Albert Bielinko, Growth Equity Investor, Telstra Ventures
Did you know that without an intelligent agent, a typical endpoint such as a PC generates ~100 gigabytes of event data per day? Protecting this mass of data becomes challenging as new threats are always emerging. To counter this, imagine learning from one trillion events per week and being able to use this to analyse and correlate threats in real time. This is what CrowdStrike has been able to achieve with their machine learning based platform. They were founded in 2011 to reinvent cyber security for the cloud era and now make over 91 million indicator of attack decisions per minute. Machine learning helps discover known and unknown threats in real time, whilst legacy signature-based products were designed for already catalogued attacks.
Any business that generates considerable data can now apply machine learning to identify patterns and abnormalities. Being able to amass this data over years to glean insights could then provide an advantage over businesses without such context. Internet of things promises to provide troves of data to business as their physical assets are connected to the internet.
The proliferation of cheap sensors has made it far easier to collect data and train models. MOVUS, for example, provides sensors that magnetically attach to rotating machines like pumps and collect information including temperature, vibration and sound, establishing a baseline for a healthy state. Machine learning is then applied to predict machine failure before it occurs. This use case can have significant return on investment and will only improve over time. Increasingly, the benefits of machine learning will be at the edge, reducing the need for data to be sent to the cloud.
Video cameras are another great sensor input for machine learning algorithms. UBTech produces programmable intelligent humanoid robots that can engage with humans for use cases such as entertainment (they do push ups!), education and customer service. It incorporates speech recognition, natural language processing and facial recognition. The continual improvement of hardware is also enabling flexible robots who can react to their surroundings.
In this new paradigm, clean data becomes essential. Trifacta is the leader for data preparation and wrangling across any cloud, working with 12,000 customers like Pepsico and New York Life.
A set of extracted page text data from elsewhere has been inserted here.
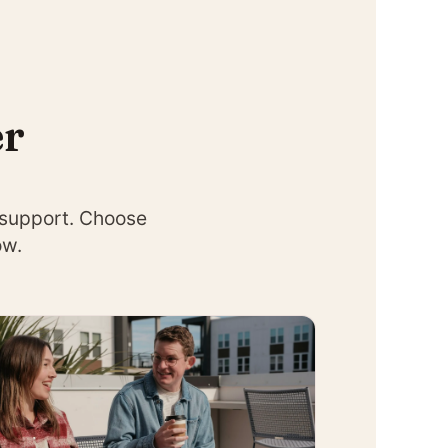
er
 support. Choose
ow.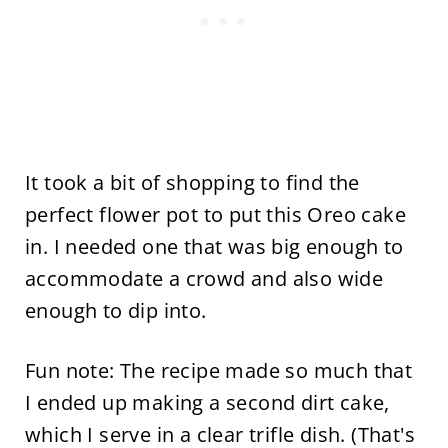
It took a bit of shopping to find the
perfect flower pot to put this Oreo cake
in. I needed one that was big enough to
accommodate a crowd and also wide
enough to dip into.
Fun note: The recipe made so much that
I ended up making a second dirt cake,
which I serve in a clear trifle dish. (That's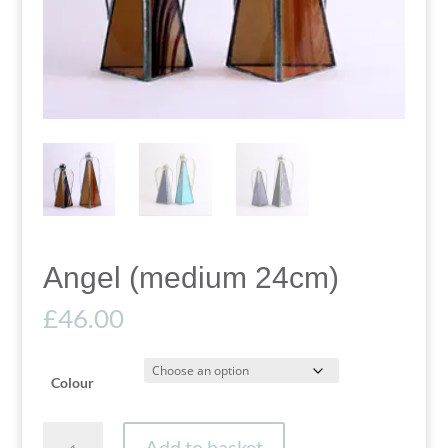
Angel (medium 24cm)
£
46.00
Colour
Angel
Add to basket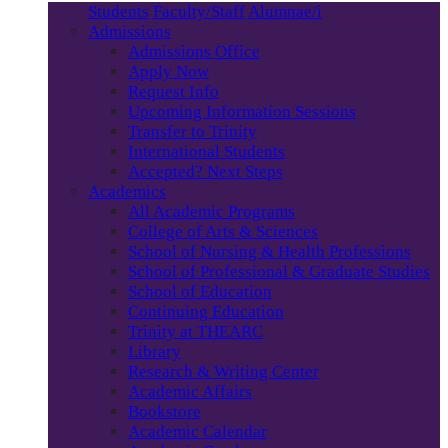
Students
Faculty/Staff
Alumnae/i
Admissions
Admissions Office
Apply Now
Request Info
Upcoming Information Sessions
Transfer to Trinity
International Students
Accepted? Next Steps
Academics
All Academic Programs
College of Arts & Sciences
School of Nursing & Health Professions
School of Professional & Graduate Studies
School of Education
Continuing Education
Trinity at THEARC
Library
Research & Writing Center
Academic Affairs
Bookstore
Academic Calendar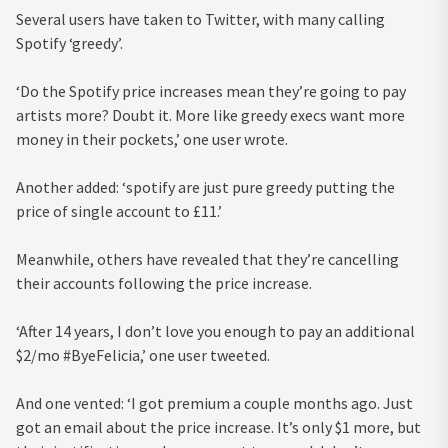
Several users have taken to Twitter, with many calling
Spotify ‘greedy’.
‘Do the Spotify price increases mean they’re going to pay
artists more? Doubt it. More like greedy execs want more
money in their pockets,’ one user wrote.
Another added: ‘spotify are just pure greedy putting the
price of single account to £11.’
Meanwhile, others have revealed that they’re cancelling
their accounts following the price increase.
‘After 14 years, I don’t love you enough to pay an additional
$2/mo #ByeFelicia,’ one user tweeted.
And one vented: ‘I got premium a couple months ago. Just
got an email about the price increase. It’s only $1 more, but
Trifacta combines and cleans data sourced from disparate sources to allow tools like DataRobot to test different models and identify the most predictive. Automated machine learning toolkits for developers are making it simpler to plug and play harness the power of machine learning.
Other commercial applications include predicting failure in carriers’ mobile networks. HeadSpin enables companies like Mozilla and Telstra to test and manage their mobile apps on any network in any country in real time on physical devices. This provides a huge matrixed data set tracked in real time and correlated across a data lake that has been collected by carriers and apps.
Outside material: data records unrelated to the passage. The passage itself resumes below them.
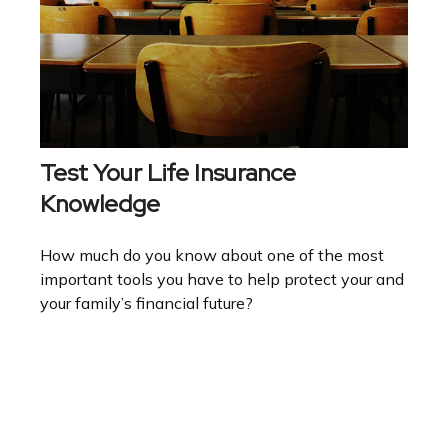
Test Your Life Insurance
Knowledge
How much do you know about one of the most
important tools you have to help protect your and
your family’s financial future?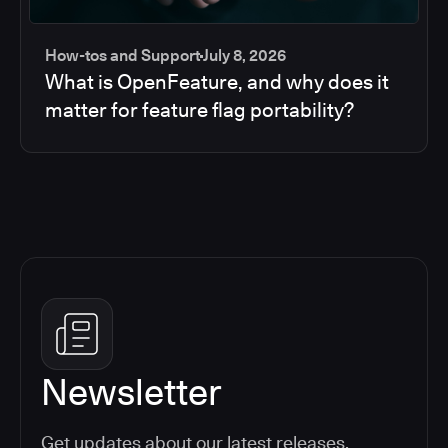
How-tos and Support
July 8, 2026
What is OpenFeature, and why does it
matter for feature flag portability?
Newsletter
Get updates about our latest releases,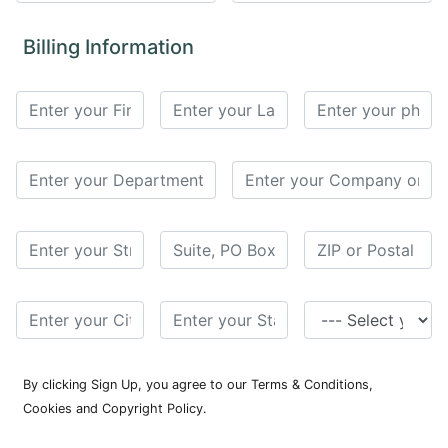
for
Contributors
Billing Information
Copyright
Policy
Subscriptions
Contact
Details
EDITORIAL
VACANCIES
Ethical
Standards
By clicking Sign Up, you agree to our Terms & Conditions,
Cookies and Copyright Policy.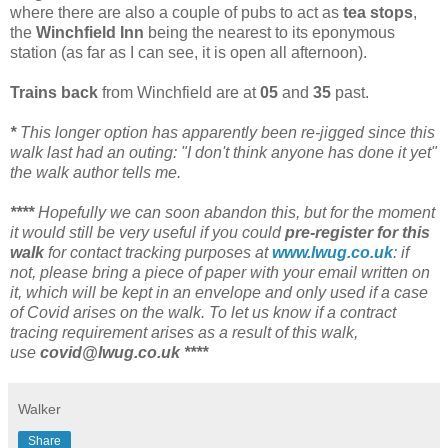
where there are also a couple of pubs to act as
tea stops
,
the
Winchfield Inn
being the nearest to its eponymous
station (as far as I can see, it is open all afternoon).
Trains back
from Winchfield are at
05
and
35
past.
*
This longer option has apparently been re-jigged since this
walk last had an outing: "I don't think anyone has done it yet"
the walk author tells me.
****
Hopefully we can soon abandon this, but for the moment
it would still be very useful if you could
pre-register for this
walk
for contact tracking purposes at
www.lwug.co.uk
: if
not, please bring a piece of paper with your email written on
it, which will be kept in an envelope and only used if a case
of Covid arises on the walk. To let us know if a contract
tracing requirement arises as a result of this walk,
use
covid@lwug.co.uk ****
Walker
Share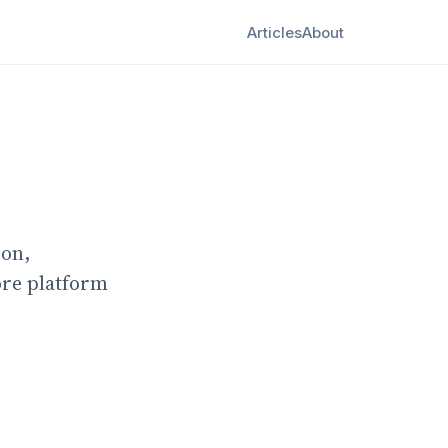
Articles
About
ion,
ore platform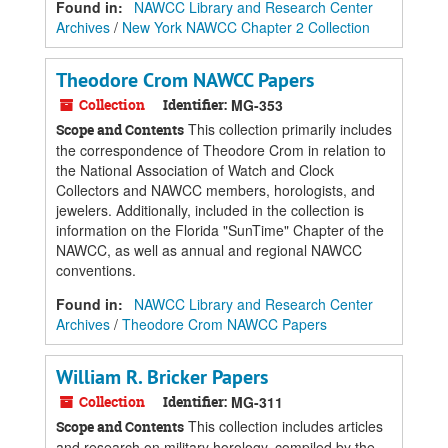
Found in:
NAWCC Library and Research Center
Archives
/
New York NAWCC Chapter 2 Collection
Theodore Crom NAWCC Papers
Collection
Identifier:
MG-353
This collection primarily includes
Scope and Contents
the correspondence of Theodore Crom in relation to
the National Association of Watch and Clock
Collectors and NAWCC members, horologists, and
jewelers. Additionally, included in the collection is
information on the Florida "SunTime" Chapter of the
NAWCC, as well as annual and regional NAWCC
conventions.
Found in:
NAWCC Library and Research Center
Archives
/
Theodore Crom NAWCC Papers
William R. Bricker Papers
Collection
Identifier:
MG-311
This collection includes articles
Scope and Contents
and research on military horology, compiled by the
Machine learning is also powerful in healthcare, where instead of needing an expert to consider a health problem, an expert could train a model to enable fast and cheap diagnoses at scale. The opportunities are enormous, however, issues such as avoiding biases, will need to be considered.
Albert Bielinko is a growth equity investor at Telstra Ventures. Telstra Ventures has invested $400M in 62 technology companies, including those named above.